The code that runs pipeline:
pipe = FaceDatasetPipeline(batch_size=1, num_threads=2, device_id=0, dataset_iter=fdst_iter)
pipe.build()

    dali_iter = DALIGenericIterator(pipelines=pipe,
                                    output_map=['imgs', 'bboxes', 'labels', 'shape', 'scale'],
                                    size=1,
                                    auto_reset=True,
                                    dynamic_shape=True)

    for i, data in enumerate(dali_iter):

Could I achieve various-shaped batches through nvidia.dali.plugin.pytorch.DALIGenericIterator? Or could I construct pytorch's tensor through DALI's TensorList, thus I can circumvent using DALIGenericIterator?
Thanks in advance for any help and advice! :)

question

Most helpful comment

Hi,
Input images can have any shape, the output one needs to be uniform - as long as you want to use DALIGenericIterator which just return one tensor (where the outermost dimension is the batch size).
If you want to return the batch with nonuniform data you need to write your own iterator and then return each element from the TensorList as a separate framework tensor. You can check how it is done in the GluonIterator - where each element is copied to a separate tensor.

All 4 comments

Hi,
Input images can have any shape, the output one needs to be uniform - as long as you want to use DALIGenericIterator which just return one tensor (where the outermost dimension is the batch size).
If you want to return the batch with nonuniform data you need to write your own iterator and then return each element from the TensorList as a separate framework tensor. You can check how it is done in the GluonIterator - where each element is copied to a separate tensor.

@JanuszL Hello, JanuszL! Thank you for your reply! I've read the implementation of DALIGenericIterator, however, I haven't understood how uniformed tensors come into being. Could you please give a simple example of a custom Iterator? For example, I would like the output to be a List of Dictionaries, each dict is of {"image": Tensor, "boxes": Tensor, "labels":Tensor}, and the number of dicts is batch_size.
It would be great if you add this feature in the future release! Anyway, I am trying hard to understand the GluonIterator you mentioned.
Thank you again.

Hi,

I haven't understood how uniformed tensors come into being

In PyTorch look into that line.

Could you please give a simple example of a custom Iterator?

I would say that the DALIGenericIterator is a custom one, as the basic DALI pipeline API just have a handful of functions .

A PyTorch custom iterator with DALI can be found in our NVIDIA MLPerf 0.6 code.

@JanuszL
Thank you, Januszl! Very helpful code snippet!
|---|
Activity: Reproduce the passage of the DALI iterator discussion starting at "pipe.build()" and ending at "circumvent using DALIGenericIterator?", word for word. The material that comes next has no connection to the DALI iterator discussion.
|---|
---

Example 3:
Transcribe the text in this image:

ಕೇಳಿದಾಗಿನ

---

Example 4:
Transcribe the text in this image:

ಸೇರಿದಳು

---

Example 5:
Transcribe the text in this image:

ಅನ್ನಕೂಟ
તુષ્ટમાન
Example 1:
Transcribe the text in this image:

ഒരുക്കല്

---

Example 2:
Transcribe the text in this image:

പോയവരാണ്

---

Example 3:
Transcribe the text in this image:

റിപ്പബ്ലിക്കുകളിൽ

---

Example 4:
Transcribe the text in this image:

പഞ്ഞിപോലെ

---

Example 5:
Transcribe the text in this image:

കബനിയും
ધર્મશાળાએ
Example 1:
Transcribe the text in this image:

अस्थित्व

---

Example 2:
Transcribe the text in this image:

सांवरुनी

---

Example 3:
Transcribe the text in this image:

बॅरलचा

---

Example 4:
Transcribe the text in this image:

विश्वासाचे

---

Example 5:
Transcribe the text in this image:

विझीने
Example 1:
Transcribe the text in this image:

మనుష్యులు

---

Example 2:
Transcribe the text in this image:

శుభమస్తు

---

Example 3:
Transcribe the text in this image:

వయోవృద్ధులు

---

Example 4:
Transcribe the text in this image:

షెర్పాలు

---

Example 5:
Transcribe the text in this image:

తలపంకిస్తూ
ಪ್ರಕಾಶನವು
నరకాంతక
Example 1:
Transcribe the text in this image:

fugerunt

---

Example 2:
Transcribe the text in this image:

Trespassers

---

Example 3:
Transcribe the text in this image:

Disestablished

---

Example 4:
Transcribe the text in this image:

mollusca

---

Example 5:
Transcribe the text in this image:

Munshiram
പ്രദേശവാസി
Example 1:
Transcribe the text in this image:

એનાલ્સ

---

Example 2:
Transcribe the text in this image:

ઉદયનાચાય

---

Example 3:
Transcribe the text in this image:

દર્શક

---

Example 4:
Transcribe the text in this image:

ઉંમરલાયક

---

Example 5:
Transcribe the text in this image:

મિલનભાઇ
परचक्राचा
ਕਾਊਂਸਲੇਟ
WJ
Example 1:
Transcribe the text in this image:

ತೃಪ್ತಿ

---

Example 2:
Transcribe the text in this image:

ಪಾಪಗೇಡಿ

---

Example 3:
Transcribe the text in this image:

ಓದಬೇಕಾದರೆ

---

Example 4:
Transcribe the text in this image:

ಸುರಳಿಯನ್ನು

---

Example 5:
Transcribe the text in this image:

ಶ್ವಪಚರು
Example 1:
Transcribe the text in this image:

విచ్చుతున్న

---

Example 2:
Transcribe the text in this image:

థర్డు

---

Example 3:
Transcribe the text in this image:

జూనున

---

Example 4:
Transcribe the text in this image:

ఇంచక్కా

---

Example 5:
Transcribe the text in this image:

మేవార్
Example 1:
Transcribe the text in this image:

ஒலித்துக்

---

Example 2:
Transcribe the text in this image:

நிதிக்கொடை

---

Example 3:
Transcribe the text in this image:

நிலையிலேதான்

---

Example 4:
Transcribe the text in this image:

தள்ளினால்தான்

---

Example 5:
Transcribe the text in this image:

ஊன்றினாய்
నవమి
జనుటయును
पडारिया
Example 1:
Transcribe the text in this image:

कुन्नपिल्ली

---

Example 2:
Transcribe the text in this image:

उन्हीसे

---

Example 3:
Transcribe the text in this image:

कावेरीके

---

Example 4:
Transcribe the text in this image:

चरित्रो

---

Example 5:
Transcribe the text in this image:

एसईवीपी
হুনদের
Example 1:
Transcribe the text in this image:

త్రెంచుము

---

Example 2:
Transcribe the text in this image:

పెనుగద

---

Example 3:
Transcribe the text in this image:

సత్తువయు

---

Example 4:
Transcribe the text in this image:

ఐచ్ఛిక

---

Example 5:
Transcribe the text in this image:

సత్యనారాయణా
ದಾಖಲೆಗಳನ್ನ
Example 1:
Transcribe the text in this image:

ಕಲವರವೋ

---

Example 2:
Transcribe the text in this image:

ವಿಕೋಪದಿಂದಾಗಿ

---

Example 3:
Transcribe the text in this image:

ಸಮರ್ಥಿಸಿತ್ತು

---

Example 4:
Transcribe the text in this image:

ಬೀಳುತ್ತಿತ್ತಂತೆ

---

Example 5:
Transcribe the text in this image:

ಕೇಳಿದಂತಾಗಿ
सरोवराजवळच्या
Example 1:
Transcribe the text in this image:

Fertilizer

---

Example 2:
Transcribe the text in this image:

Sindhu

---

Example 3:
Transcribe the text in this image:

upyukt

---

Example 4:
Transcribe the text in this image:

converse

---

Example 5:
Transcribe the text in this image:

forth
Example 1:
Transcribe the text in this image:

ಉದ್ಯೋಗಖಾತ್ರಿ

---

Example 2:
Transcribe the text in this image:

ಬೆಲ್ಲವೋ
|---|
Exercise answer:
pipe.build()

    dali_iter = DALIGenericIterator(pipelines=pipe,
                                    output_map=['imgs', 'bboxes', 'labels', 'shape', 'scale'],
                                    size=1,
                                    auto_reset=True,
                                    dynamic_shape=True)

    for i, data in enumerate(dali_iter):

Could I achieve various-shaped batches through nvidia.dali.plugin.pytorch.DALIGenericIterator? Or could I construct pytorch's tensor through DALI's TensorList, thus I can circumvent using DALIGenericIterator?